Events counts lower than expected

Incident Report for PostHog

Resolved

We are all caught up on all replicas and all events are accounted for. We've also identified exactly what the root cause is that caused this per partition lag and have mitigating steps in place that will prevent us from having this issue again. We apologize for any inconvenience this may have caused.

Posted Jul 23, 2024 - 01:15 UTC

Update

We've recovered our backlog on all but one instance which is going slower than anticipated. All recent events that have come in since Saturday are up to date, but a small percentage of events that came in on Thursday - Friday of last week are still in flight. As long as events continue to be processed on this node at the current rate we will be fully up to date by the end of the day.

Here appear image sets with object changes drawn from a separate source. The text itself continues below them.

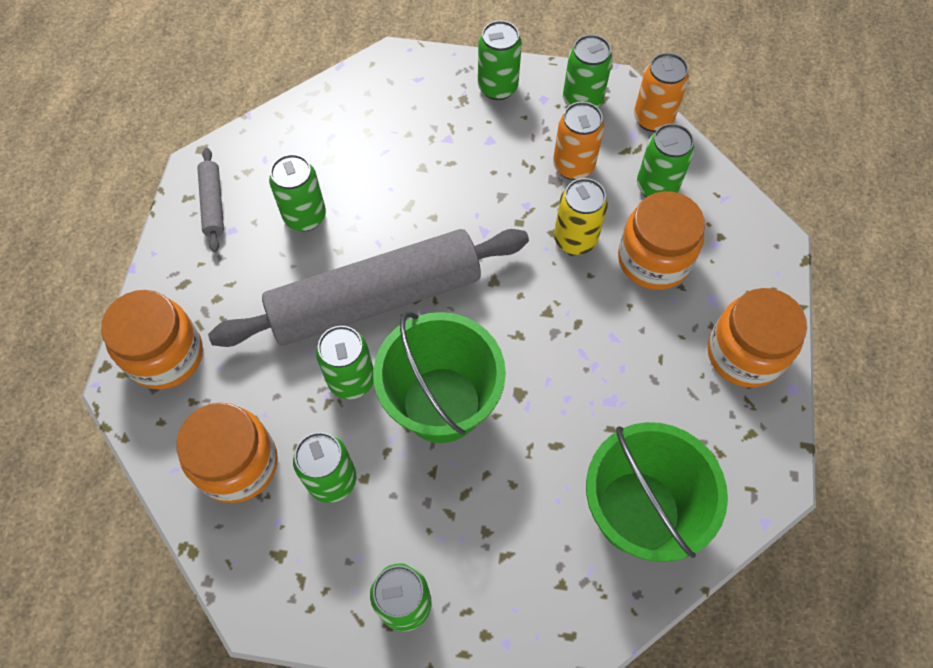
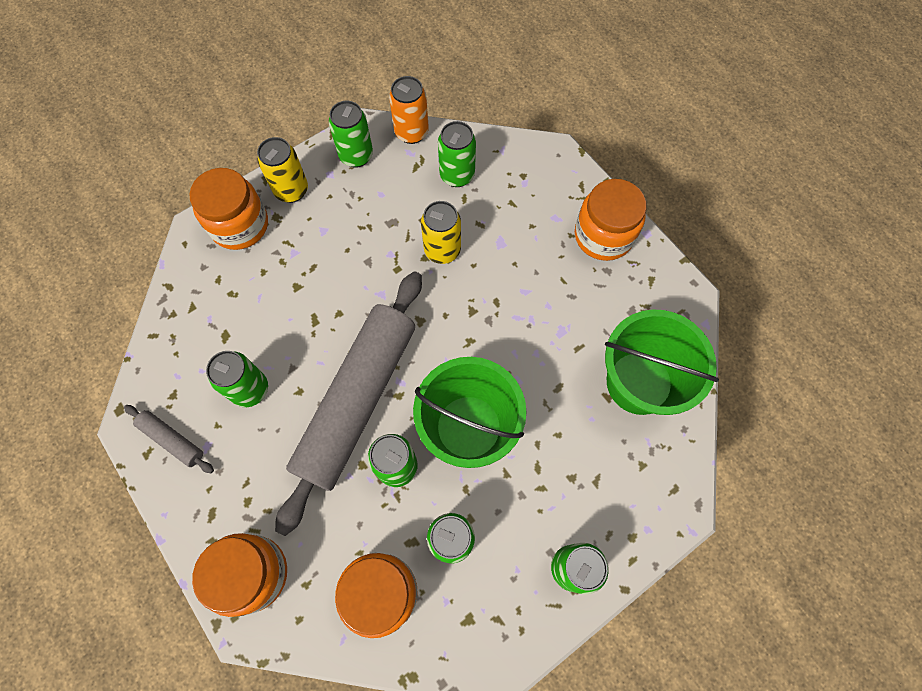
camera: 45 degrees left, 5 degrees up
green can [478,20,522,100] -> yellow can [257,137,308,203]
orange can [553,102,604,180] -> none
orange jar [618,191,705,290] -> orange jar moved to [190,168,268,250]

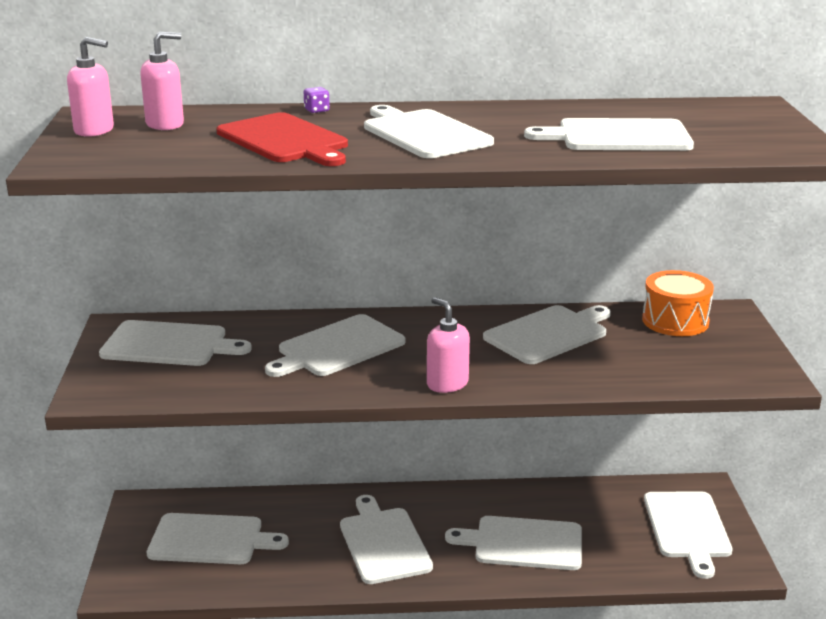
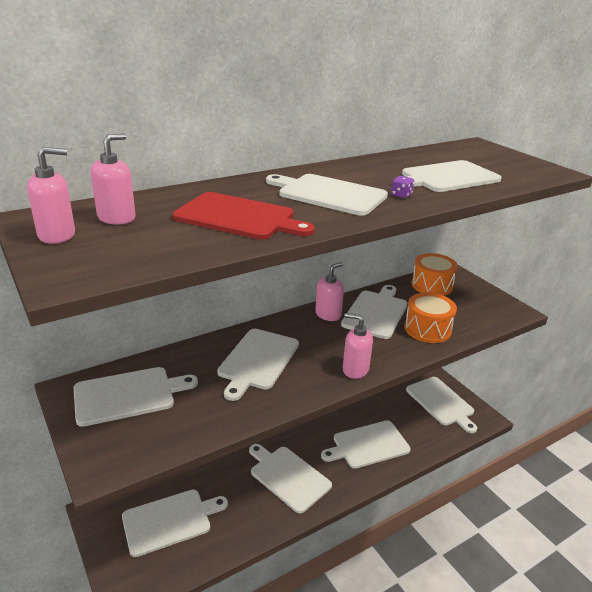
camera: 30 degrees left, 5 degrees up
purple dice [304,87,330,113] -> purple dice moved to [391,176,414,198]
none -> pink soap dispenser [315,262,344,321]
none -> orange drum [404,293,457,343]

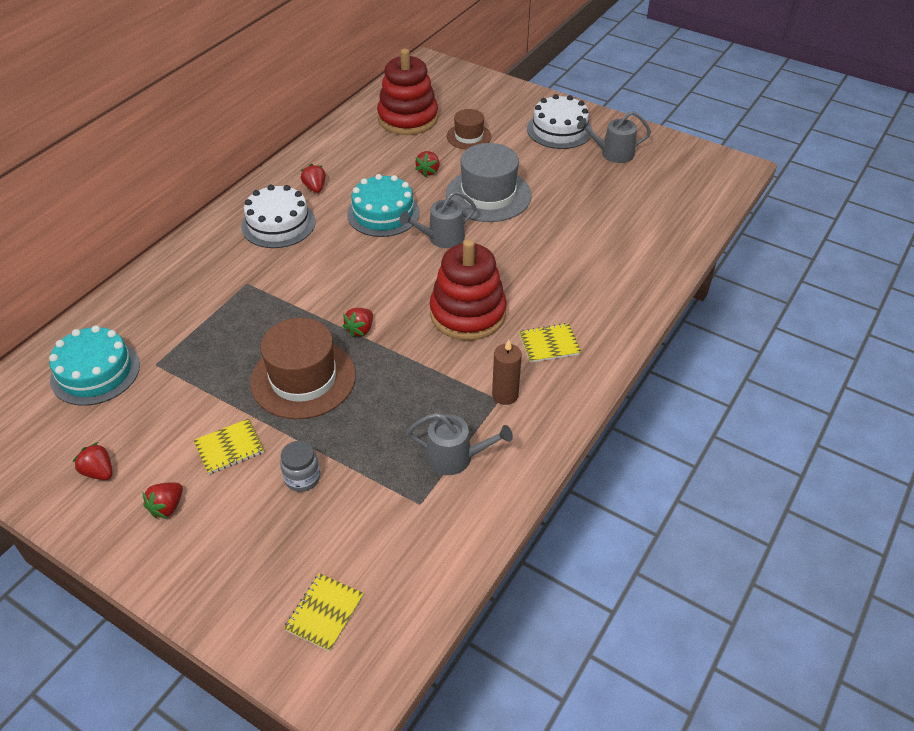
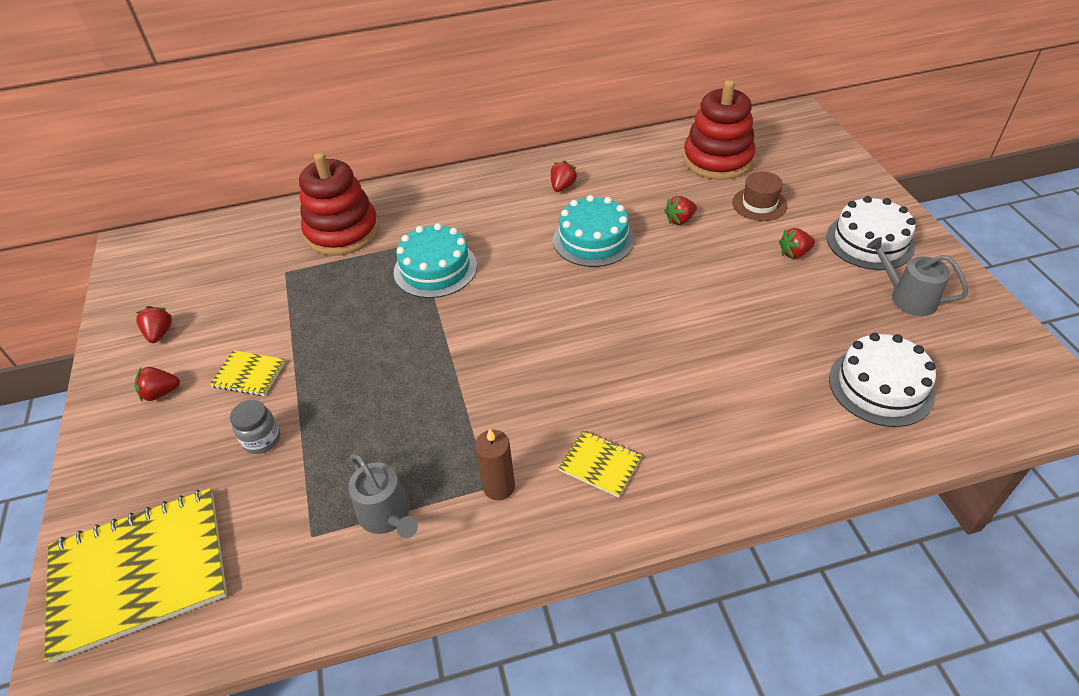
camera: 45 degrees right, 0 degrees up
turquoise cake [49,325,140,406] -> turquoise cake moved to [394,223,477,298]
white cake [241,185,316,248] -> white cake moved to [829,333,936,427]
brown hat [250,318,356,419] -> none
yellow notebook [284,573,364,652] -> yellow notebook [44,488,227,663], size x2.24
red strawberry [342,308,373,337] -> red strawberry moved to [779,228,815,259]
grey watering can [399,191,476,248] -> none
red stacking toy [430,239,507,340] -> red stacking toy moved to [299,152,379,256]
grey hat [446,143,532,222] -> none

Posted Jul 22, 2024 - 17:33 UTC

Update

We will be 100% caught up on all events by the end of day today. We'll send out another status update as soon as that backfill is complete.

Posted Jul 21, 2024 - 14:33 UTC

Monitoring

We've identified the root cause of the issue and have mitigated it. We have also kicked off a backfill that will run over the weekend. We are shooting to have all events back in order and up to date by Monday morning. Expect updates over the weekend on the progress of the backfill of missing events. Thank you all for your patience and we hope you enjoy the rest of your Friday and the weekend!

Posted Jul 19, 2024 - 22:53 UTC

Update

We continue investigating. We are close to understand the reason behind the event ingestion problem. It seems the root cause is not in the Kafka table engine, but on our write path to the distributed tables.

Events ingestion has been resumed, but it's going slowly to avoid those events disappearing, so there will be lag in the ingestion for some hours. We are working on pushing another patch to fix the lag.

After that is solved, we'll start the event backfill for the missing dates.

Posted Jul 19, 2024 - 11:36 UTC

Update

We are investigating an issue with our kafka table engines and have purposely induced lag on our pipeline. All events are safe and will show up after this investigation, but for the moment we will fall behind on processing events and you will notice the last few hours missing in your reporting.

Posted Jul 18, 2024 - 16:51 UTC

Update

We have started event recovery.

Data may be missing since 2024-07-17 at 21:00 UTC. The missing events will eventually be available for querying.

We are now working on pushing a fix to avoid this happening again.

Posted Jul 18, 2024 - 13:29 UTC

Investigating

We've spotted that the events ingested are lower than expected. We are identifying the root cause of the issue.

No data have been lost and we are already tracing a plan to recover it, identifying the impacted dates.

Posted Jul 18, 2024 - 12:34 UTC

This incident affected: US Cloud 🇺🇸 (Event and Data Ingestion Lag).